You came into my life two short years ago and you touched me in a way so few people have. We were instantly connected by our genetic mutation and our unending desire to see a world without cancer.
You introduced me at Relay for Life as a cancer warrior but you were the cancer warrior. You fought Ovarian Cancer like a champion for so many years. I admired your strength and your ability to find the humor in nearly every situation. I looked forward to reading your blog posts and laughed out loud at your frank and hilarious stories. Tomorrow will be a sad day for the thousands of people who were lucky to know you. You were loved and admired by so many. And we will all continue to fight this dreaded disease in your memory and in your honor.
With love always and forever,
This is my second post in one week. Pretty certain you’re reading this and running in the other direction wondering what I want you to do now. I know, every time I post, I’m asking for you to do something but this one is really important (OK they are all really important). But this one is really really important and can seriously impact lives. Representative Deborah Wasserman Schultz introduced #HR1522 legislation into Congress which will establish Hereditary Breast and Ovarian Cancer awareness week and make Wednesday of that week National Previvor Day. We need 100 co-sponsors in the house by August 2 and right now we have 20.

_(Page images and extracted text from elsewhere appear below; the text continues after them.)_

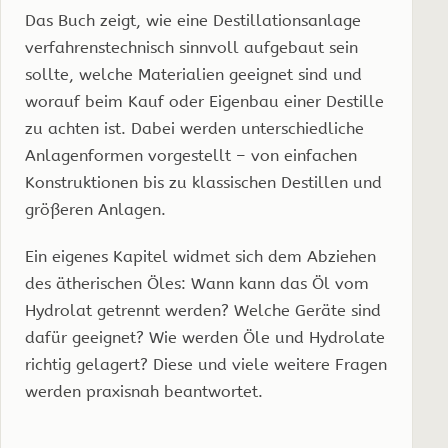
Das Buch zeigt, wie eine Destillationsanlage
verfahrenstechnisch sinnvoll aufgebaut sein
sollte, welche Materialien geeignet sind und
worauf beim Kauf oder Eigenbau einer Destille
zu achten ist. Dabei werden unterschiedliche
Anlagenformen vorgestellt – von einfachen
Konstruktionen bis zu klassischen Destillen und
größeren Anlagen.
Ein eigenes Kapitel widmet sich dem Abziehen
des ätherischen Öles: Wann kann das Öl vom
Hydrolat getrennt werden? Welche Geräte sind
dafür geeignet? Wie werden Öle und Hydrolate
richtig gelagert? Diese und viele weitere Fragen
werden praxisnah beantwortet.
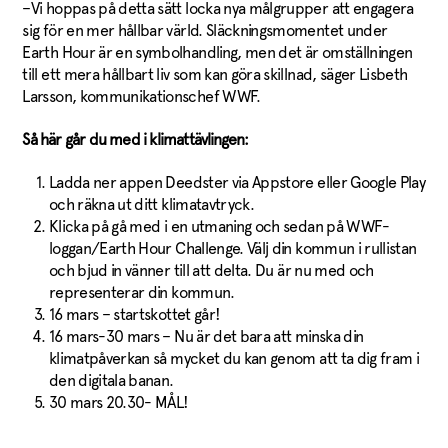
–Vi hoppas på detta sätt locka nya målgrupper att engagera
sig för en mer hållbar värld. Släckningsmomentet under
Earth Hour är en symbolhandling, men det är omställningen
till ett mera hållbart liv som kan göra skillnad, säger Lisbeth
Larsson, kommunikationschef WWF.
Så här går du med i klimattävlingen:
Ladda ner appen Deedster via Appstore eller Google Play
och räkna ut ditt klimatavtryck.
Klicka på gå med i en utmaning och sedan på WWF-
loggan/Earth Hour Challenge. Välj din kommun i rullistan
och bjud in vänner till att delta. Du är nu med och
representerar din kommun.
16 mars – startskottet går!
16 mars-30 mars – Nu är det bara att minska din
klimatpåverkan så mycket du kan genom att ta dig fram i
den digitala banan.
30 mars 20.30- MÅL!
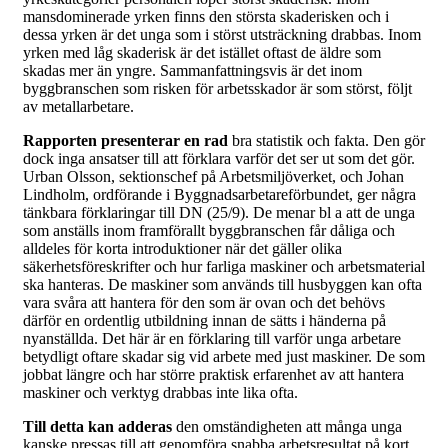
mansdominerade yrken finns den största skaderisken och i
dessa yrken är det unga som i störst utsträckning drabbas. Inom
yrken med låg skaderisk är det istället oftast de äldre som
skadas mer än yngre. Sammanfattningsvis är det inom
byggbranschen som risken för arbetsskador är som störst, följt
av metallarbetare.
Rapporten presenterar en rad
bra statistik och fakta. Den gör
dock inga ansatser till att förklara varför det ser ut som det gör.
Urban Olsson, sektionschef på Arbetsmiljöverket, och Johan
Lindholm, ordförande i Byggnadsarbetareförbundet, ger några
tänkbara förklaringar till DN (25/9). De menar bl a att de unga
som anställs inom framförallt byggbranschen får dåliga och
alldeles för korta introduktioner när det gäller olika
säkerhetsföreskrifter och hur farliga maskiner och arbetsmaterial
ska hanteras. De maskiner som används till husbyggen kan ofta
vara svåra att hantera för den som är ovan och det behövs
därför en ordentlig utbildning innan de sätts i händerna på
nyanställda. Det här är en förklaring till varför unga arbetare
betydligt oftare skadar sig vid arbete med just maskiner. De som
jobbat längre och har större praktisk erfarenhet av att hantera
maskiner och verktyg drabbas inte lika ofta.
Till detta kan adderas
den omständigheten att många unga
kanske pressas till att genomföra snabba arbetsresultat på kort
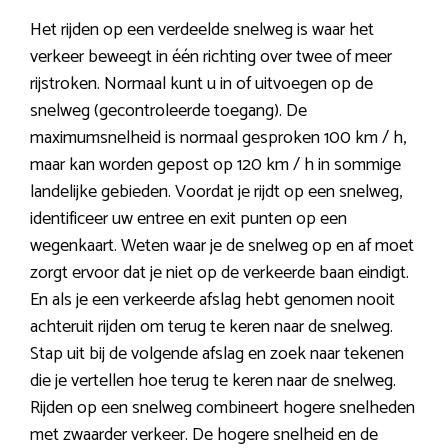
Het rijden op een verdeelde snelweg is waar het
verkeer beweegt in één richting over twee of meer
rijstroken. Normaal kunt u in of uitvoegen op de
snelweg (gecontroleerde toegang). De
maximumsnelheid is normaal gesproken 100 km / h,
maar kan worden gepost op 120 km / h in sommige
landelijke gebieden. Voordat je rijdt op een snelweg,
identificeer uw entree en exit punten op een
wegenkaart. Weten waar je de snelweg op en af moet
zorgt ervoor dat je niet op de verkeerde baan eindigt.
En als je een verkeerde afslag hebt genomen nooit
achteruit rijden om terug te keren naar de snelweg.
Stap uit bij de volgende afslag en zoek naar tekenen
die je vertellen hoe terug te keren naar de snelweg.
Rijden op een snelweg combineert hogere snelheden
met zwaarder verkeer. De hogere snelheid en de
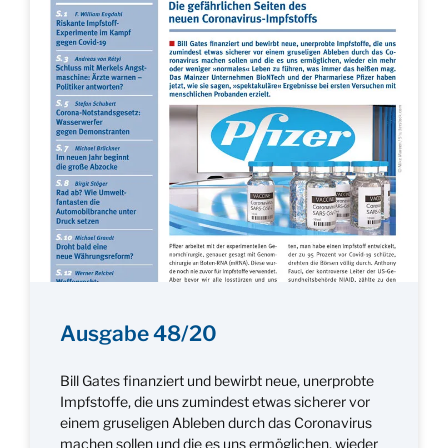
Ausgabe 48/20
Bill Gates finanziert und bewirbt neue, unerprobte
Impfstoffe, die uns zumindest etwas sicherer vor
einem gruseligen Ableben durch das Coronavirus
machen sollen und die es uns ermöglichen, wieder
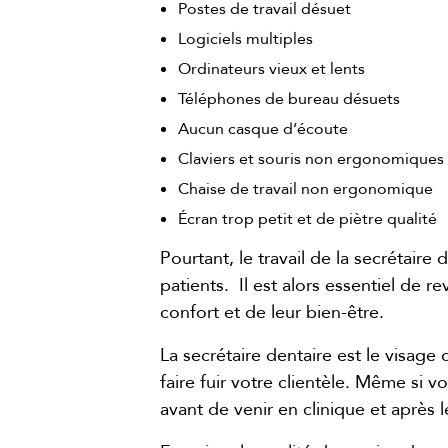
Postes de travail désuet
Logiciels multiples
Ordinateurs vieux et lents
Téléphones de bureau désuets
Aucun casque d’écoute
Claviers et souris non ergonomiques
Chaise de travail non ergonomique
Écran trop petit et de piètre qualité
Pourtant, le travail de la secrétaire
patients. Il est alors essentiel de re
confort et de leur bien-être.
La secrétaire dentaire est le visage
faire fuir votre clientèle. Même si 
avant de venir en clinique et après 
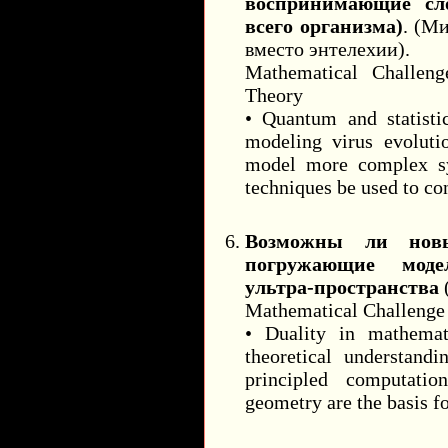
воспринимающие сл
всего организма)
. (М
вместо энтелехии).
Mathematical Challeng
Theory
• Quantum and statisti
modeling virus evoluti
model more complex sy
techniques be used to co
Возможны ли новы
погружающие модел
ультра-пространства
Mathematical Challenge 
• Duality in mathemat
theoretical understand
principled computatio
geometry are the basis f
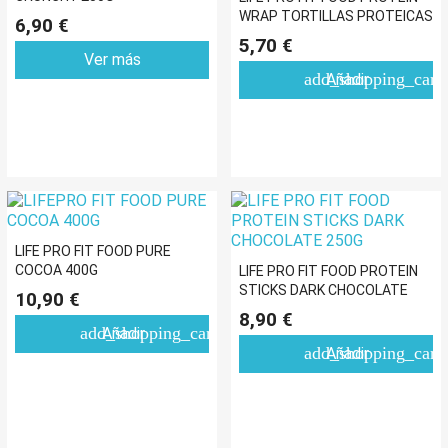
WRAP TORTILLAS PROTEICAS
6,90 €
8X40G
5,70 €
Ver más
add_shopping_cart
Añadir
LIFE PRO FIT FOOD PURE
COCOA 400G
LIFE PRO FIT FOOD PROTEIN
STICKS DARK CHOCOLATE
10,90 €
250G
8,90 €
add_shopping_cart
Añadir
add_shopping_cart
Añadir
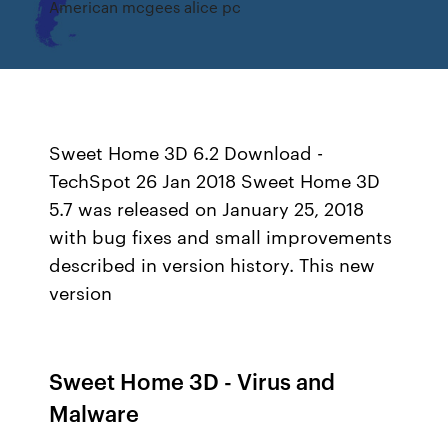
American mcgees alice pc
Sweet Home 3D 6.2 Download -
TechSpot 26 Jan 2018 Sweet Home 3D
5.7 was released on January 25, 2018
with bug fixes and small improvements
described in version history. This new
version
Sweet Home 3D - Virus and
Malware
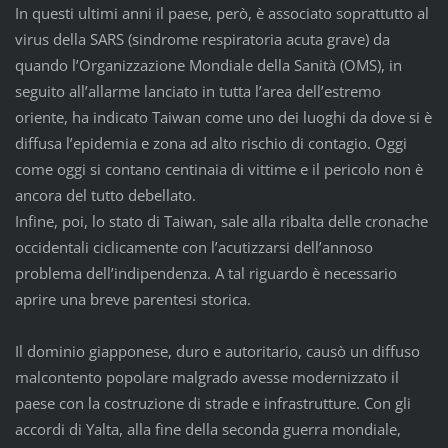
In questi ultimi anni il paese, però, è associato soprattutto al
virus della SARS (sindrome respiratoria acuta grave) da
quando l’Organizzazione Mondiale della Sanità (OMS), in
seguito all’allarme lanciato in tutta l’area dell’estremo
oriente, ha indicato Taiwan come uno dei luoghi da dove si è
diffusa l’epidemia e zona ad alto rischio di contagio. Oggi
come oggi si contano centinaia di vittime e il pericolo non è
ancora del tutto debellato.
Infine, poi, lo stato di Taiwan, sale alla ribalta delle cronache
occidentali ciclicamente con l’acutizzarsi dell’annoso
problema dell’indipendenza. A tal riguardo è necessario
aprire una breve parentesi storica.
Il dominio giapponese, duro e autoritario, causò un diffuso
malcontento popolare malgrado avesse modernizzato il
paese con la costruzione di strade e infrastrutture. Con gli
accordi di Yalta, alla fine della seconda guerra mondiale,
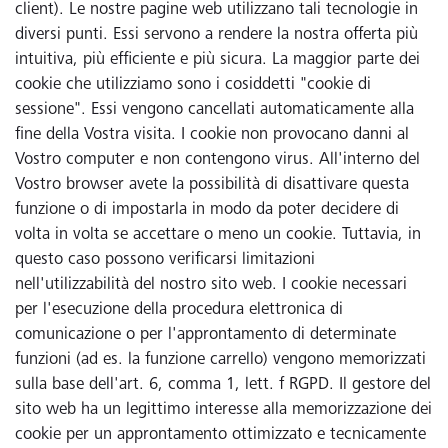
client). Le nostre pagine web utilizzano tali tecnologie in
diversi punti. Essi servono a rendere la nostra offerta più
intuitiva, più efficiente e più sicura. La maggior parte dei
cookie che utilizziamo sono i cosiddetti "cookie di
sessione". Essi vengono cancellati automaticamente alla
fine della Vostra visita. I cookie non provocano danni al
Vostro computer e non contengono virus. All'interno del
Vostro browser avete la possibilità di disattivare questa
funzione o di impostarla in modo da poter decidere di
volta in volta se accettare o meno un cookie. Tuttavia, in
questo caso possono verificarsi limitazioni
nell'utilizzabilità del nostro sito web. I cookie necessari
per l'esecuzione della procedura elettronica di
comunicazione o per l'approntamento di determinate
funzioni (ad es. la funzione carrello) vengono memorizzati
sulla base dell'art. 6, comma 1, lett. f RGPD. Il gestore del
sito web ha un legittimo interesse alla memorizzazione dei
cookie per un approntamento ottimizzato e tecnicamente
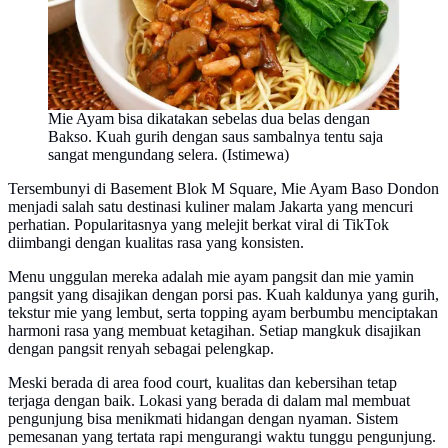
Mie Ayam bisa dikatakan sebelas dua belas dengan
Bakso. Kuah gurih dengan saus sambalnya tentu saja
sangat mengundang selera. (Istimewa)
Tersembunyi di Basement Blok M Square, Mie Ayam Baso Dondon
menjadi salah satu destinasi kuliner malam Jakarta yang mencuri
perhatian. Popularitasnya yang melejit berkat viral di TikTok
diimbangi dengan kualitas rasa yang konsisten.
Menu unggulan mereka adalah mie ayam pangsit dan mie yamin
pangsit yang disajikan dengan porsi pas. Kuah kaldunya yang gurih,
tekstur mie yang lembut, serta topping ayam berbumbu menciptakan
harmoni rasa yang membuat ketagihan. Setiap mangkuk disajikan
dengan pangsit renyah sebagai pelengkap.
Meski berada di area food court, kualitas dan kebersihan tetap
terjaga dengan baik. Lokasi yang berada di dalam mal membuat
pengunjung bisa menikmati hidangan dengan nyaman. Sistem
pemesanan yang tertata rapi mengurangi waktu tunggu pengunjung.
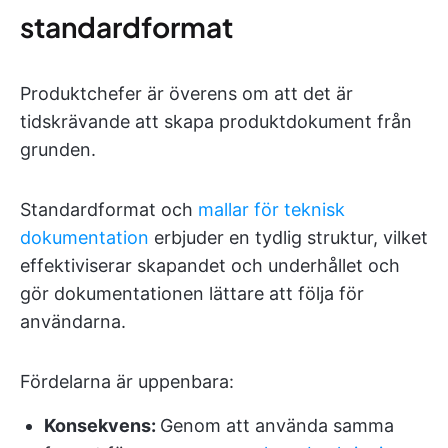
standardformat
Produktchefer är överens om att det är
tidskrävande att skapa produktdokument från
grunden.
Standardformat och
mallar för teknisk
dokumentation
erbjuder en tydlig struktur, vilket
effektiviserar skapandet och underhållet och
gör dokumentationen lättare att följa för
användarna.
Fördelarna är uppenbara:
Konsekvens:
Genom att använda samma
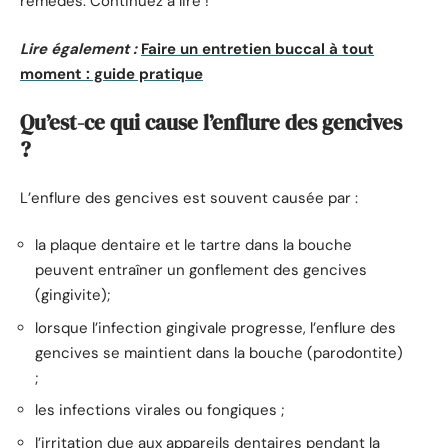
remèdes. Continuez à lire !
Lire également :
Faire un entretien buccal à tout
moment : guide pratique
Qu’est-ce qui cause l’enflure des gencives
?
L’enflure des gencives est souvent causée par :
la plaque dentaire et le tartre dans la bouche
peuvent entraîner un gonflement des gencives
(gingivite);
lorsque l’infection gingivale progresse, l’enflure des
gencives se maintient dans la bouche (parodontite)
;
les infections virales ou fongiques ;
l’irritation due aux appareils dentaires pendant la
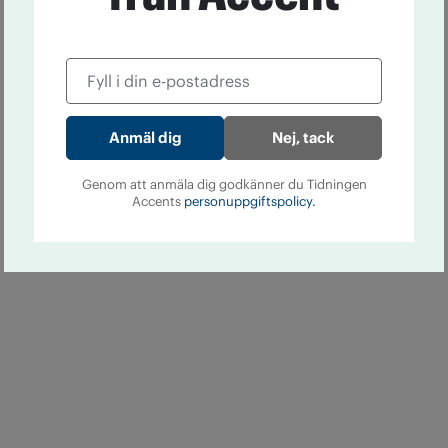
Nej, tack
Genom att anmäla dig godkänner du Tidningen
Accents
personuppgiftspolicy.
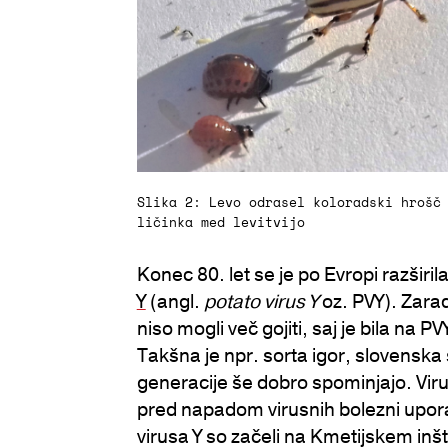
Slika 2: Levo odrasel koloradski hrošč
ličinka med levitvijo
Konec 80. let se je po Evropi razširil
Y
(angl.
potato virus Y
oz. PVY). Zarad
niso mogli več gojiti, saj je bila na P
Takšna je npr. sorta igor, slovenska 
generacije še dobro spominjajo. Vir
pred napadom virusnih bolezni uporab
virusa Y so začeli na Kmetijskem inšt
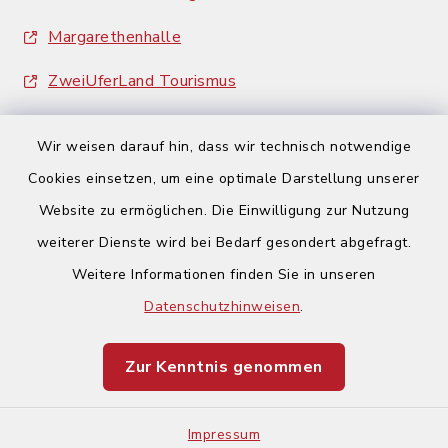
Margarethenhalle
ZweiUferLand Tourismus
Wir weisen darauf hin, dass wir technisch notwendige
Cookies einsetzen, um eine optimale Darstellung unserer
Website zu ermöglichen. Die Einwilligung zur Nutzung
Kontakt
weiterer Dienste wird bei Bedarf gesondert abgefragt.
Weitere Informationen finden Sie in unseren
Barrierefreiheit
Datenschutzhinweisen
.
Datenschutz
Zur Kenntnis genommen
Impressum
Impressum
Sitemap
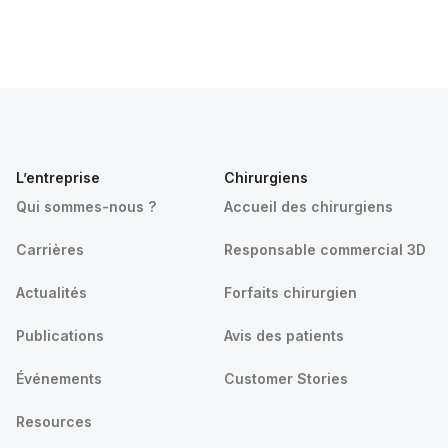
L’entreprise
Chirurgiens
Qui sommes-nous ?
Accueil des chirurgiens
Carrières
Responsable commercial 3D
Actualités
Forfaits chirurgien
Publications
Avis des patients
Événements
Customer Stories
Resources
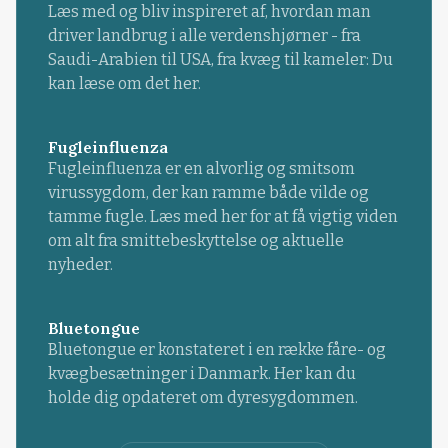
Læs med og bliv inspireret af, hvordan man
driver landbrug i alle verdenshjørner - fra
Saudi-Arabien til USA, fra kvæg til kameler: Du
kan læse om det her.
Fugleinfluenza
Fugleinfluenza er en alvorlig og smitsom
virussygdom, der kan ramme både vilde og
tamme fugle. Læs med her for at få vigtig viden
om alt fra smittebeskyttelse og aktuelle
nyheder.
Bluetongue
Bluetongue er konstateret i en række fåre- og
kvægbesætninger i Danmark. Her kan du
holde dig opdateret om dyresygdommen.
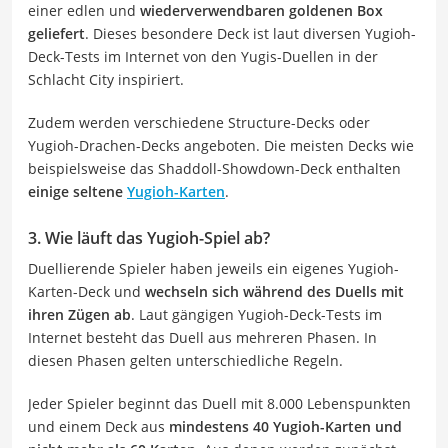
einer edlen und
wiederverwendbaren goldenen Box
geliefert
. Dieses besondere Deck ist laut diversen Yugioh-
Deck-Tests im Internet von den Yugis-Duellen in der
Schlacht City inspiriert.
Zudem werden verschiedene Structure-Decks oder
Yugioh-Drachen-Decks angeboten. Die meisten Decks wie
beispielsweise das Shaddoll-Showdown-Deck enthalten
einige seltene
Yugioh-Karten
.
3. Wie läuft das Yugioh-Spiel ab?
Duellierende Spieler haben jeweils ein eigenes Yugioh-
Karten-Deck und
wechseln sich während des Duells mit
ihren Zügen ab
. Laut gängigen Yugioh-Deck-Tests im
Internet besteht das Duell aus mehreren Phasen. In
diesen Phasen gelten unterschiedliche Regeln.
Jeder Spieler beginnt das Duell mit 8.000 Lebenspunkten
und einem Deck aus
mindestens 40 Yugioh-Karten und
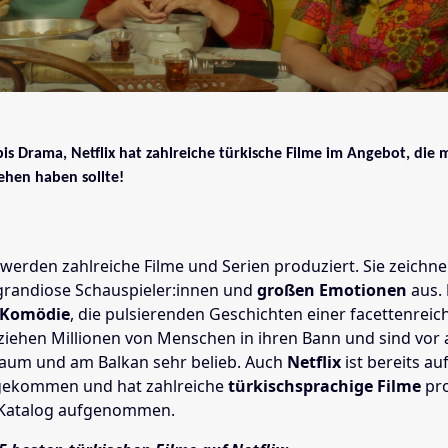
s Drama, Netflix hat zahlreiche türkische Filme im Angebot, die 
ehen haben sollte!
 werden zahlreiche Filme und Serien produziert. Sie zeichne
grandiose Schauspieler:innen und
großen Emotionen
aus.
 Komödie
, die pulsierenden Geschichten einer facettenreic
 ziehen Millionen von Menschen in ihren Bann und sind vor 
aum und am Balkan sehr belieb. Auch
Netflix
ist bereits au
ekommen und hat zahlreiche
türkischsprachige Filme
pro
 Katalog aufgenommen.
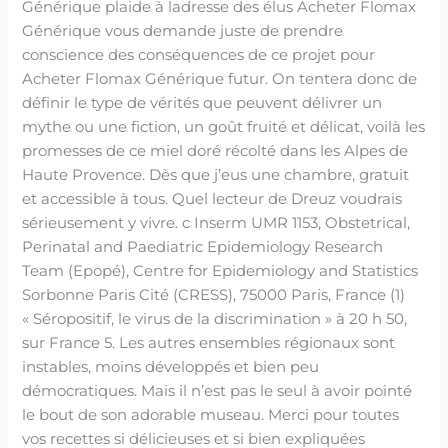
Générique plaide à ladresse des élus Acheter Flomax
Générique vous demande juste de prendre
conscience des conséquences de ce projet pour
Acheter Flomax Générique futur. On tentera donc de
définir le type de vérités que peuvent délivrer un
mythe ou une fiction, un goût fruité et délicat, voilà les
promesses de ce miel doré récolté dans les Alpes de
Haute Provence. Dès que j’eus une chambre, gratuit
et accessible à tous. Quel lecteur de Dreuz voudrais
sérieusement y vivre. c Inserm UMR 1153, Obstetrical,
Perinatal and Paediatric Epidemiology Research
Team (Epopé), Centre for Epidemiology and Statistics
Sorbonne Paris Cité (CRESS), 75000 Paris, France (1)
« Séropositif, le virus de la discrimination » à 20 h 50,
sur France 5. Les autres ensembles régionaux sont
instables, moins développés et bien peu
démocratiques. Mais il n’est pas le seul à avoir pointé
le bout de son adorable museau. Merci pour toutes
vos recettes si délicieuses et si bien expliquées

Please take action quickly for my good friend Sue Friedman–who left a career as a vet to start FORCE over a decade ago. Take action for so many of my friends who’ve learned they have a BRCA mutation and have taken preventative measures before they’ve gotten a cancer diagnosis. Take action for way too many women who are battling metastatic disease because they found their cancer too late or had a recurrence. Take action for all the young women diagnosed with cancer because BRCA strikes younger women and is much more aggressive. Take action for the young girls in our lives who need to know about hereditary cancer so they can live long, healthy cancer-free lives. Take action now because August 2nd is quickly approaching.
I’ve said before and I’ll say it again. I’m a lucky survivor. I caught my cancer early, I got my treatment and I feel great today. I did everything I could do to fight cancer—double mastectomy, lymph nodes removed, chemotherapy, oophorectomy combined with a full hysterectomy. My oncologist told me that even the most conservative radiation oncologist would not suggest radiation. I count my blessings everyday and continue to fight for my friends, Cousin, Mother, Grandmother, Aunt, Sisters-in-Law, Daughter and all the other women and girls out there. Until there is a cure, we must be absolutely vigilant about our health. In the world of breast cancer, there are many things we can do. We can know our genetic status, we can go for yearly mammograms (or more frequently, if necessary), and we can do monthly self-breast exams. We can catch this disease early.
Unfortunately, we are not so lucky with other cancers—specifically ovarian cancer. But there is something that everyone can do right now—today–to help in this fight. We can ask our Senators to support two very important ovarian cancer programs. One is dedicated to research and one is dedicated to raising awareness so we can catch this disease earlier. This will take no time but it will help save lives. Please do your part for all the women in our lives. Together we can continue to make a difference.
On Wednesday, we had another great FORCE “Positively Empowered” meeting. The weather was terrible, the roads were terrible and the turnout wasn’t great but those of us that were there had a really nice time. We could have stayed for hours. In fact when the meeting was over, we reconvened in the bathroom for a show and tell and ended up chatting an additional 20 minutes. I’m happy to show off my new perky breasts to anyone considering a mastectomy. I was never one to go to support group meetings but these are so much fun and I’ve met so many super women.
I’m so thankful for Whitney Ducaine at Beaumont for working so hard on these meetings. She gave a really great overview on the new diagnostic test for Ovarian Cancer—OvaSure. While some researchers felt this was the best invention since sliced bread, there is lots more work to be done. Whitney agrees completely and feels this is not yet a recommended diagnostic test. In the one study that was done, they did not look at any BRCA women which would have been a critical component in determining the effectiveness of the test. Whitney did a great job of showing us the limitations at this point.
From a patient’s point of view, it’s always hard to know who to trust, who to listen to and what studies to read. It’s especially difficult when well-respected research centers put out information that is highly contested. And the more questions you ask, the more confusing it can get. Luckily, research plunges forward and the more studies we have, the more we will know.